Remember when public figures at least pretended to respect the men and women who keep our communities safe? Those days are over. We’ve entered an era where celebrities and media personalities openly target those who enforce our nation’s laws—not criminals going after cops but entertainers who have never spent a single day doing the hard, thankless work of protecting American citizens.
The rhetoric has grown darker and more threatening. What starts as criticism on some podcast has a way of bleeding into the real world, where law enforcement officers already face unprecedented dangers just for wearing a badge. Now the calls have escalated beyond mere criticism into something far more disturbing: demands for imprisonment.
Comedian Leslie Jones demanded a “reckoning” and called for all Immigration and Customs Enforcement (ICE) agents to be thrown in jail during a podcast appearance with MSNBC host Nicolle Wallace.
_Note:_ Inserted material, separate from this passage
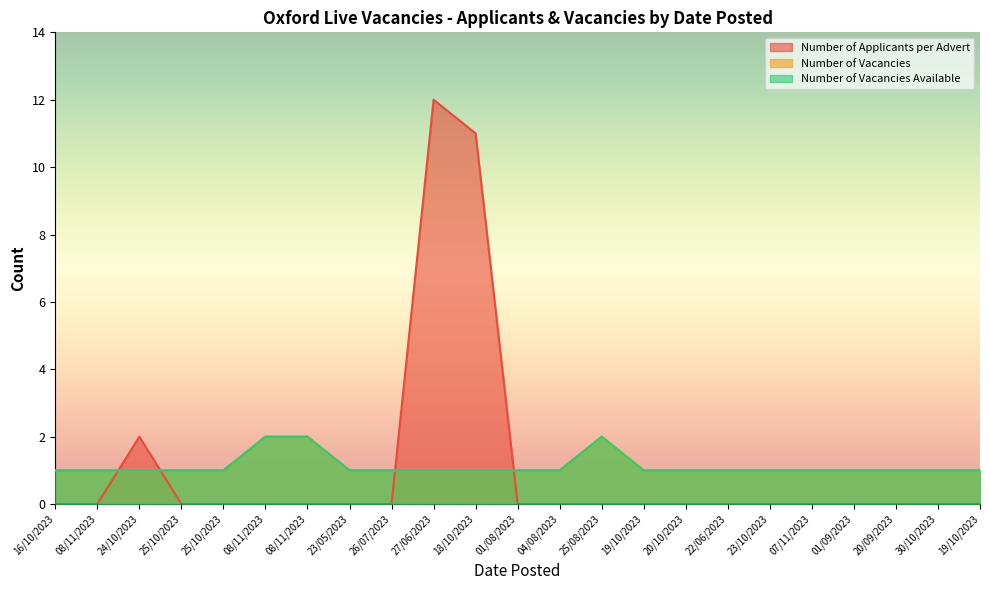

What is the maximum value for Number of Vacancies Available?

2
“That’s what I want, all — everybody that worked for ICE, I want them in jail,” Jones stated. “I just want a reckoning. Y’all know y’all did wrong stuff. You know some of the stuff you did was so wrong. I need a reckoning, because that’s — to me — that’s the only thing that’s gonna make it right.”
Those remarks came from Leslie Jones, the former Saturday Night Live cast member whose career highlights now include demanding the mass incarceration of federal law enforcement officers. Jones made the comments on “The Best People,” a podcast hosted by Nicolle Wallace, during which she and Wallace spent time trashing President Trump and his supporters.
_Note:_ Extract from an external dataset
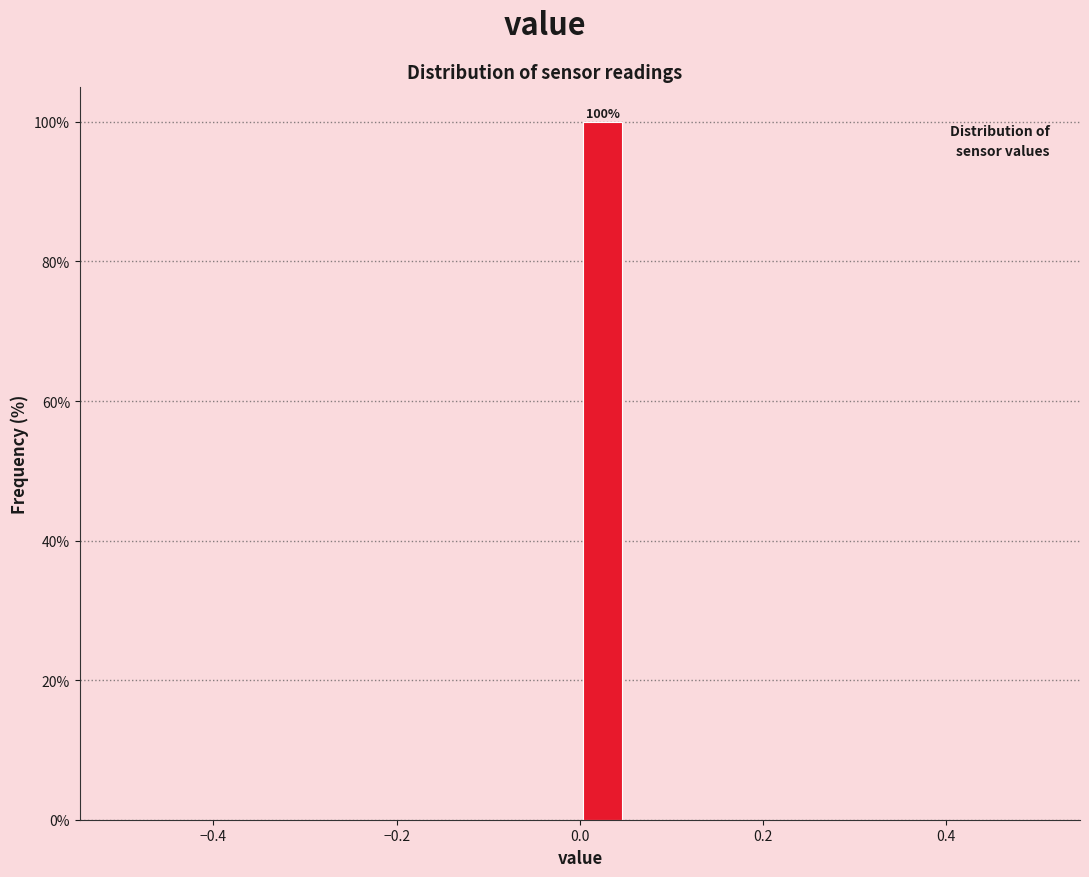

Read against the x-axis, roughly where is the centre of the tallest bar?

0.02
Jones—whose relevance in entertainment faded significantly after her SNL departure—offered no specific allegations against any ICE agent. She provided no evidence or due process, instead delivering a sweeping condemnation of every person who has ever worked to enforce America’s immigration laws. Their supposed crime? Doing their jobs.
During the same appearance, Jones compared President Trump to a “used car salesman” and “snake-oil salesman,” dismissing his supporters as people who “don’t want to admit that they made a mistake.” She also expressed hope that Democrats would win the midterm elections so the “reckoning” could begin.
Wallace seemed delighted to encourage Jones. “Like gravity,” Wallace remarked, “things should fall.”
This rhetoric poses real danger: words like these get people hurt. It is not abstract Hollywood drama but incitement. When a public figure with a platform calls for imprisoning entire categories of law enforcement officers, she paints targets on their backs.
ICE agents face real threats every day. They have families and work grueling, dangerous jobs that most celebrities could not endure for an hour. They enforce laws passed by Congress—not policies they invented themselves. Yet Jones believes they all deserve prison for their service.
The bitter irony here is stark: Jones demands “accountability” while facing none herself. She suffers zero consequences for calling to imprison thousands of Americans without evidence, without due process, and without any constitutional protections established by our founders.